Ahmad al-Faqi al-Mahdi will be the first jihadist to appear before the tribunal in The Hague, and the first person to face a main war crimes charge for an attack on a global historic and cultural monument.

A member of an Islamic court set up by the jihadists to enforce strict sharia law, Faqi is said to have jointly ordered or carried out the destruction of nine mausoleums and Timbuktu’s famous Sidi Yahia mosque dating back to the 15th and 16th centuries.

ICC prosecutors say he was a leader of Ansar Dine, a mainly Tuareg group, which held sway over Mali’s northern desert together with Al-Qaeda in the Islamic Maghreb (AQIM) and a third local group from early 2012 until being routed in a French-led intervention in January 2013.

Faqi will also be the first person to appear at the ICC on charges arising out of the violence which rocked the western African nation of Mali, where stretches of the remote north still remain out of government control.

“The people of Mali deserve justice for the attacks against their cities, their beliefs and their communities,” ICC chief prosecutor Fatou Bensouda said at the time of Faqi’s arrest in Niger and transfer to the ICC in September 2015.

The charges he was facing were for “the most serious crimes,” she said.

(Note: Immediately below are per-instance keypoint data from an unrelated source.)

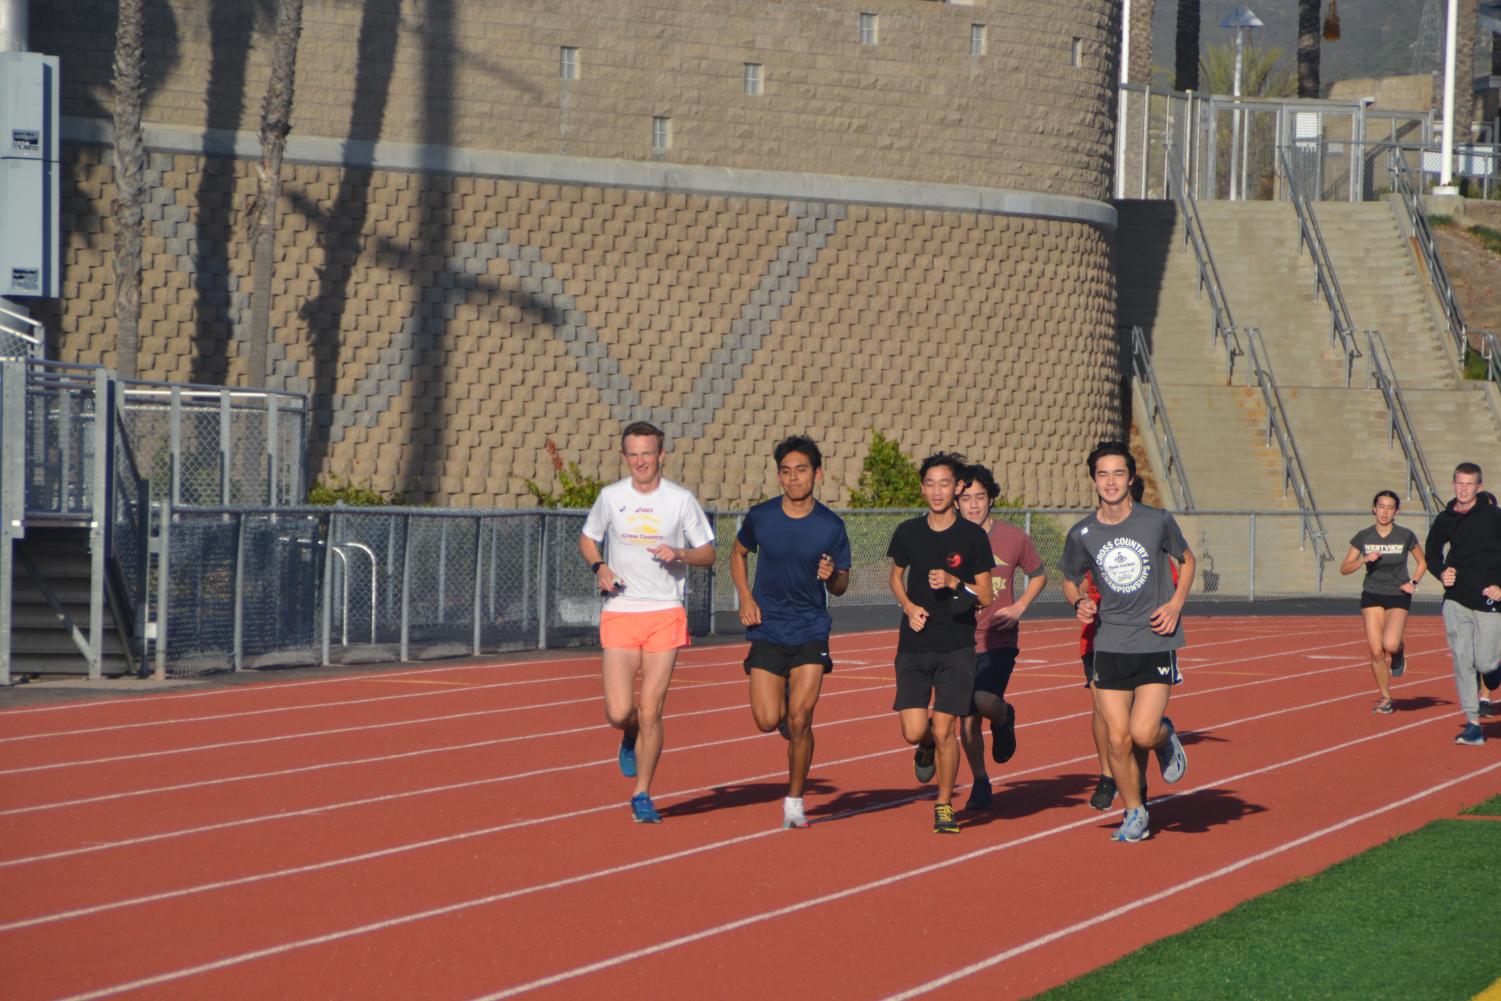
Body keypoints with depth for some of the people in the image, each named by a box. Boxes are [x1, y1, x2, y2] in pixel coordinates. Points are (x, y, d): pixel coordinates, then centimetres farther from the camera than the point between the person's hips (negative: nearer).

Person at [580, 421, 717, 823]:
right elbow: (587, 538, 19)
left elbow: (708, 554, 7)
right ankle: (631, 738, 30)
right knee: (619, 712, -8)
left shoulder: (681, 500, 0)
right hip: (619, 613, 1)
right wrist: (599, 567, -2)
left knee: (650, 711, -4)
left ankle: (642, 795, 11)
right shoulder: (610, 497, 4)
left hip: (665, 613, -1)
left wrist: (680, 554, -14)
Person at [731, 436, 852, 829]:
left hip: (811, 631, -1)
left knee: (799, 722, -9)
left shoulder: (832, 526, -4)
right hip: (767, 631, 1)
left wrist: (831, 576, -19)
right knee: (767, 721, -7)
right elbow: (738, 553, 17)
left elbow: (841, 586, 6)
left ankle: (794, 801, 8)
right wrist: (746, 598, 3)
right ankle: (786, 702, 30)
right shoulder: (760, 517, -3)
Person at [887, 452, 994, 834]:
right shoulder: (908, 532, 3)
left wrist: (954, 583, -18)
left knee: (945, 730, -6)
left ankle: (945, 805, 12)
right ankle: (927, 746, 31)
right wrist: (909, 606, 0)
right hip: (914, 645, 2)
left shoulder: (973, 536, -3)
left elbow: (986, 596, 0)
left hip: (957, 647, -2)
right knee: (913, 731, -6)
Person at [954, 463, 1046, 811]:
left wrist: (1019, 607, -2)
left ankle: (1004, 720, 12)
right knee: (967, 719, 4)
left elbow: (1038, 576, 13)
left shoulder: (1014, 539, -2)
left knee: (986, 701, -24)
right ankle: (980, 784, 24)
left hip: (999, 640, -2)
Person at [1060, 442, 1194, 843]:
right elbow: (1070, 581, 15)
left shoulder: (1158, 521, -4)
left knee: (1143, 733, -14)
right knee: (1118, 740, 0)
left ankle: (1166, 736, 22)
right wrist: (1079, 603, -8)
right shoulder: (1081, 534, -1)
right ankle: (1135, 815, 19)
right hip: (1110, 645, 2)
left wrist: (1176, 604, -2)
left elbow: (1187, 559, 13)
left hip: (1156, 642, -2)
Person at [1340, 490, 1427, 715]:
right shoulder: (1363, 537, 0)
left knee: (1390, 644, -24)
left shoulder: (1406, 536, -4)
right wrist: (1364, 559, -14)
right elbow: (1344, 568, 3)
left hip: (1398, 597, -2)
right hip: (1372, 597, 2)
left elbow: (1423, 562, 11)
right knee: (1376, 652, -4)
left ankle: (1398, 651, 14)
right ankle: (1385, 698, 14)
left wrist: (1413, 582, -4)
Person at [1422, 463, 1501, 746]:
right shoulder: (1445, 519, 7)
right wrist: (1441, 572, 3)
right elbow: (1432, 552, 22)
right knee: (1462, 661, -3)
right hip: (1456, 600, 3)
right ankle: (1473, 725, 1)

They concerned “the destruction of irreplaceable historic monuments” as well as “a callous assault on the dignity and identity of entire populations, and their religious and historical roots.”

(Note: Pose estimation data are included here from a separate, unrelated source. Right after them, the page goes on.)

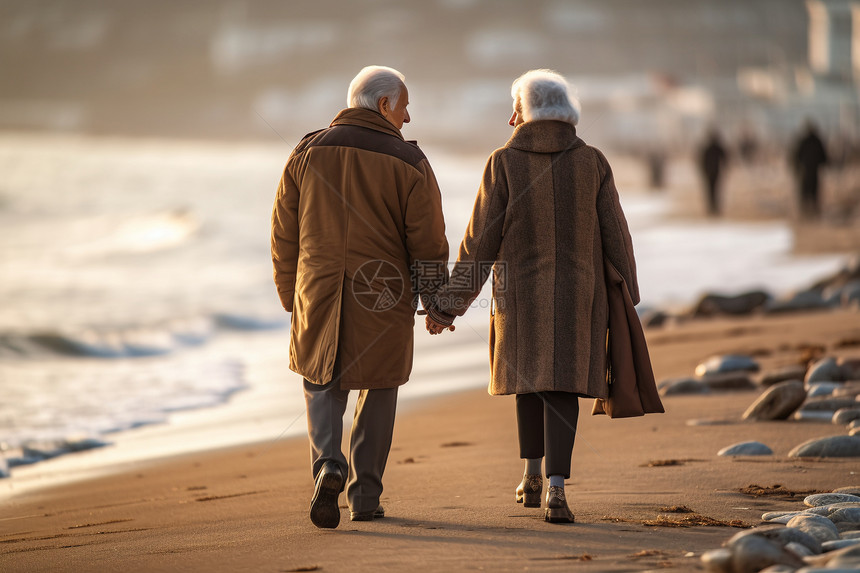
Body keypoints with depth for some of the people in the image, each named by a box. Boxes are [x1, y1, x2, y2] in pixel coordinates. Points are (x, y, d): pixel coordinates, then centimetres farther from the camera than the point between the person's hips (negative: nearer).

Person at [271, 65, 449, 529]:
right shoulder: (408, 163, -6)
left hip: (318, 294, 2)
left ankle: (328, 466, -9)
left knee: (322, 382, 17)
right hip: (384, 297, -2)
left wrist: (290, 298, 18)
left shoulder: (307, 153, 2)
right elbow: (428, 243, -5)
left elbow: (284, 235, 7)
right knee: (379, 389, 15)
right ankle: (365, 495, 14)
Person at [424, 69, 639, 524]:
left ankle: (532, 477, 29)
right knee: (562, 387, 0)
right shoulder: (591, 163, -2)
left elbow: (480, 243, -8)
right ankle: (555, 489, -16)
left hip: (520, 293, 0)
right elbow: (614, 236, 1)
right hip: (577, 295, 0)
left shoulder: (504, 163, -7)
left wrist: (448, 304, -1)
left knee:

Founded between the 11th and 12th centuries by Tuareg tribes, Timbuktu was dubbed “the city of 333 saints” and added to the list of UNESCO world heritage sites in 1988.

Despite having been a centre of Islamic learning during its golden age in the 15th and 16th centuries, it was considered idolatrous by the jihadists.

During the two-day hearing, prosecutors will be seeking to persuade a three-judge panel that they have enough evidence to put Faqi on trial.

Call to broaden charges

Although this is not the first case in which someone has faced charges of destroying buildings, “this is the first time the war crime of attacking religious and historic monuments constitutes the main charge against an individual facing trial at the ICC,” said Jonathan Birchall, a spokesman for the NGO Open Society

A trial will “set a precedent for trying individuals for this crime at a time when attacks on historic and cultural monuments as well as other cultural crimes have gained prevalence and attention in Syria and elsewhere,” he said.

Faqi made his first and so far only public appearance before the court in September, where he said he was aged about 40.

He added that he wished to be addressed in Arabic.

“My name is Ahmad al-Faqi al-Mahdi, I am from the Al-Ansar Touareg tribe,” he said, adding he had been a civil servant in education in the Malian government in 2011.

Despite the significance of the case, some rights groups have called for the charges against him to be broadened notably to include rape and sexual slavery.

“Given his role as in the Islamic police and the ‘manners (anti-vice) squad’ in Timbuktu he should face charges for other international crimes, such as sexual violence,” said the International Federation for Human Rights (FIDH).

UNESCO has meanwhile restored the 14 mausoleums that were destroyed in Timbuktu, which is about 1,000 kilometres (600 miles) from the capital, Bamako.